SWE-Perf: A Rigorous Evaluation Framework

The SWE-Perf benchmark addresses this challenge by providing a structured pipeline for evaluating LLMs:

  1. Data Collection: The process begins by gathering PRs from popular GitHub repositories. These PRs are then rigorously filtered to identify those that demonstrably improve performance. For instance, a PR might be selected if it significantly reduces the execution time of a critical function.
  2. Performance Measurement: For each selected PR, the original and modified codebases are tested using unit tests. The execution times of these tests are recorded to quantify the performance gains. To ensure reliability, each test is run multiple times, and the environment is standardized using Docker containers.
  3. Verification: Crucially, SWE-Perf ensures that the identified performance improvements are stable and statistically significant. This involves re-running tests multiple times, filtering out outliers, and using statistical methods to confirm that the optimized code is consistently faster.
  4. Target Extraction: Finally, specific “target functions” are identified from the expert-authored patches. These targets are presented to the LLMs in two settings:
    • Oracle (File-Level): Here, the LLM is given the specific function that was optimized and its surrounding code files, mimicking a scenario where a developer knows exactly which part of the code needs improvement.
    • Realistic (Repo-Level): This setting simulates a more natural, end-to-end scenario where the LLM acts as an autonomous agent, navigating the entire repository to find and implement performance optimizations.

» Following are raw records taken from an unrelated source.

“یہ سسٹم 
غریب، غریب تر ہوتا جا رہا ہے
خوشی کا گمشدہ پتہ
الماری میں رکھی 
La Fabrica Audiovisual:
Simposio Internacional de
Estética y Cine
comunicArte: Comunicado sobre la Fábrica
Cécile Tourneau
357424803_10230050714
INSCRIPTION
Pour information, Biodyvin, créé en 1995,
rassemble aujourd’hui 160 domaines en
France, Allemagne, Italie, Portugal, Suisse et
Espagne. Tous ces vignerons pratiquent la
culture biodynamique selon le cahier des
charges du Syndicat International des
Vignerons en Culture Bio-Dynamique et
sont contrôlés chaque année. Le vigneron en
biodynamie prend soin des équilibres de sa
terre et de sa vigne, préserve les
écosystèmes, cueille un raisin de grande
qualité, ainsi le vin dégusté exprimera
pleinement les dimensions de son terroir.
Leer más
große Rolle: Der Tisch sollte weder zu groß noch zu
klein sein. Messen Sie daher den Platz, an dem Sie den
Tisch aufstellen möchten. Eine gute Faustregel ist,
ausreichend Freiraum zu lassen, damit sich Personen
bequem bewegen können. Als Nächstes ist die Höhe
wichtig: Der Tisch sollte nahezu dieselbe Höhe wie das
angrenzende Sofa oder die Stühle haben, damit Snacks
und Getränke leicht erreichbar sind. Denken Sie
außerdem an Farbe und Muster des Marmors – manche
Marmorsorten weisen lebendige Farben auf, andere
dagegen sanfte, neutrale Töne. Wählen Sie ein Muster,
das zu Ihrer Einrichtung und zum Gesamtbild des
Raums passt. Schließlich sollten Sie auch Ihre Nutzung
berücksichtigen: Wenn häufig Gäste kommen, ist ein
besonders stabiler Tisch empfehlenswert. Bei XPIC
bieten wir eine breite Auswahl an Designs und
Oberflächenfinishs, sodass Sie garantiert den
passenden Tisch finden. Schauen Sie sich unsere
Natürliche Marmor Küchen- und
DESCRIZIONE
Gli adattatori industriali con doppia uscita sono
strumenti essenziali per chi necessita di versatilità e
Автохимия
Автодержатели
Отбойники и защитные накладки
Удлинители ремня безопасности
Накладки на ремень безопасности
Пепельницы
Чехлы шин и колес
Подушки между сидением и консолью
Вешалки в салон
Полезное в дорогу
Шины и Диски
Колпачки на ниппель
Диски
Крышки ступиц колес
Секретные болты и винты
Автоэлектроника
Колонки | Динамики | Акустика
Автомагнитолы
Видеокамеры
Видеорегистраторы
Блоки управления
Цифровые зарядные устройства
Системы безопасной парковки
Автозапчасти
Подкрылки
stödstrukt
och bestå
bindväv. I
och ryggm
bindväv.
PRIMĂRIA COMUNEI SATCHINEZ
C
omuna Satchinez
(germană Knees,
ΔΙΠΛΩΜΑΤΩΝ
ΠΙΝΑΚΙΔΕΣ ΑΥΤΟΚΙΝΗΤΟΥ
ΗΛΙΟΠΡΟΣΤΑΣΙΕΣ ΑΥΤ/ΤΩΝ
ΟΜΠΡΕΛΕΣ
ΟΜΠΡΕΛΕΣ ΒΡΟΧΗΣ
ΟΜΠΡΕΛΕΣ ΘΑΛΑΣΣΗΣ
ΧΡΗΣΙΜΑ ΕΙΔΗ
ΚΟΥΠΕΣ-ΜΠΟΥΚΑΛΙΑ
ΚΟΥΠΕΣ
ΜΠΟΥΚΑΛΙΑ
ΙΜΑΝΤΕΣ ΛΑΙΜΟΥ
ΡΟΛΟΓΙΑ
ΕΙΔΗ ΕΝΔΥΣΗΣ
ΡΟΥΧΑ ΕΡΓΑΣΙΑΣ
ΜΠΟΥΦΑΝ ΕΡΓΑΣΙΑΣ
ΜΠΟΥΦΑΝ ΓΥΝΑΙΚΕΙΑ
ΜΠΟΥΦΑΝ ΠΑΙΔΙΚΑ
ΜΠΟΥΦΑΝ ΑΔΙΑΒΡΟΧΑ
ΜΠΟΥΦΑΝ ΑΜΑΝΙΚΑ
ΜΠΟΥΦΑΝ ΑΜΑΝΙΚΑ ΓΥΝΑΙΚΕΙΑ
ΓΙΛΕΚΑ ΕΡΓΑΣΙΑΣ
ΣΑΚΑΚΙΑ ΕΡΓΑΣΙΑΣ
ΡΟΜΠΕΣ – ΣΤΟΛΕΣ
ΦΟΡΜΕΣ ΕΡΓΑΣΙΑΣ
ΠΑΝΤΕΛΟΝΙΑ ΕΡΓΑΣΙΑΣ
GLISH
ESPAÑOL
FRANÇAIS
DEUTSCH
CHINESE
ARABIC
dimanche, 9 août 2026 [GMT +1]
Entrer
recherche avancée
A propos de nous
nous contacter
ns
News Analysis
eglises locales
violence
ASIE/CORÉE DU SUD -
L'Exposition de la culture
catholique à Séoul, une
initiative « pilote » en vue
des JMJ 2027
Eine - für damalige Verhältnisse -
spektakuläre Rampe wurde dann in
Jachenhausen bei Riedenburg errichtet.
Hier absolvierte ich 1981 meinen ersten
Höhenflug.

Key Findings: A Significant Capability Gap

The initial evaluation of leading LLMs on SWE-Perf revealed a substantial performance gap between the models and human experts. Even sophisticated models, when tasked with optimizing code in real-world repositories, showed significant limitations in achieving the same level of performance enhancement as demonstrated by human-written patches.

For example, while some models could apply patches and maintain code correctness, their performance improvements were often modest, sometimes less than 1-2% on average, compared to the experts’ 10-30% gains. This suggests that LLMs are still learning to effectively navigate the complexities of repository-wide optimization, which involves understanding broader architectural patterns and interdependencies, rather than just localized code fixes.

However, the research also highlights promising areas. Some agent-based LLM approaches, which can perform iterative reasoning, showed superior performance compared to simpler, direct optimization methods. This indicates that the path forward for LLM-driven code optimization may lie in more sophisticated, agent-like strategies that mimic human problem-solving processes.

SWE-Perf provides a critical new tool for researchers and developers looking to push the boundaries of AI in software engineering, specifically in the vital area of code performance. The benchmark aims to accelerate progress in creating AI systems that can deliver meaningful, scalable performance enhancements for production software.